Without CO2 and water vapor it would be difficult to find that level of energy returning to the surface because without GHGs most of the radiated energy would pass directly to space. So if GHGs can return that much energy why not a few more w/m2 further heating the surface?
In a 1D conceptual model:
The Total OLR is the combination of Cloudy Sky OLR and Clear Sky OLR.
The Total OLR is the sum of transmitted flux from the active planetary surface and that emitted from atmosphere.
The active planetary surface observed from space includes the land “dirt and rock” and that from the condensed matter surfaces (ocean and cloud).
At any given time the active radiating planetary surface observed from space is the 2/3ds cloud fraction. The remaining 1/3 is the Earth surface land and ocean.
The gap between the Earth surface and the active radiating cloud surface, of which occupies 2/3s of total radiating surface at any given time, is completely dominated by non radiative flux K.
The dominance of non-radiative process delivering power to the active radiating surface in atmospheric budgets does not displace the Ein and Eout paradigm.
The error is reducing the internal power dynamics to radiative process.
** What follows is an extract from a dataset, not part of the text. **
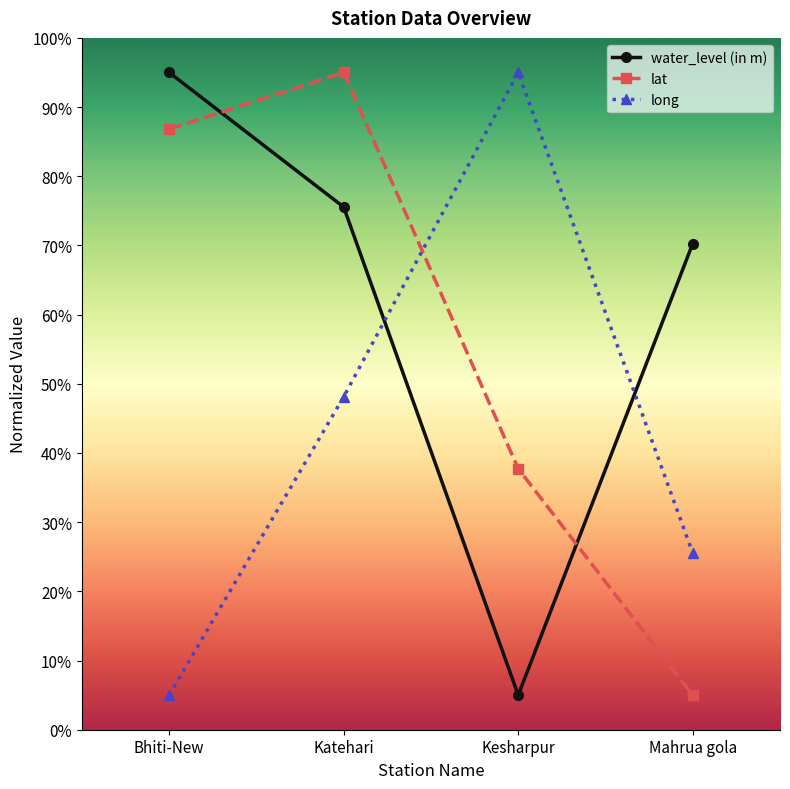

What is the minimum value shown in the chart?

5.0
These dynamics are known to meteorologists as weather.
Atmospheric Ein = +Solar +Oceanic Flux
Atmospheric Eout = -OLR – Oceanic Flux
Earth System Ein = Solar
Earth System Eout = -OLR
The weighted effective planetary radiating surface temperature can be thought of as:
1/3 289K + 2/3 273K (roughly 2km cloud radiating height).
Planetary effective radiative surface temperature = 279K
279K delivering 240 Wm-2 power density suggests a total system emissivity about 0.7.
The weighted effective planetary emissivity:
1/3 x Blackbody Surface + 2/3 Cloud Emissivity (~0.6).
Planetary effective emissivity ~0.7
Further still – these ratios are absolutely everywhere in the earth system.
Take Schmidt’s diagram posted upthread by Javier
The surface budget components reflect the ratios:
170 = Net SW
16 + 100 = K
Net LW = 53
Surface Net SW *1/3 = Surface Net LW
Surface Net SW * 2/3 = K
This causes dissonance for people who wish to reduce the Earth system climate dynamics to radiative flux mechanisms within atmosphere, but in fact there is no net flux of LW within atmosphere whatsoever. The only LW flux is that which is emitted to space (more or less). This last statement often gets me into trouble here.
If one wishes to get even more daring, the albedo can be derived as a simple reciprocal of emissivity for the opaque effective radiating surface (i.e. earth surface + cloud):
where the albedo = (1-0.7)
“The absorbance band of CO2 is around 15 microns wavelength. This corresponds to a temperature of emittance and of absorption of -80 C.”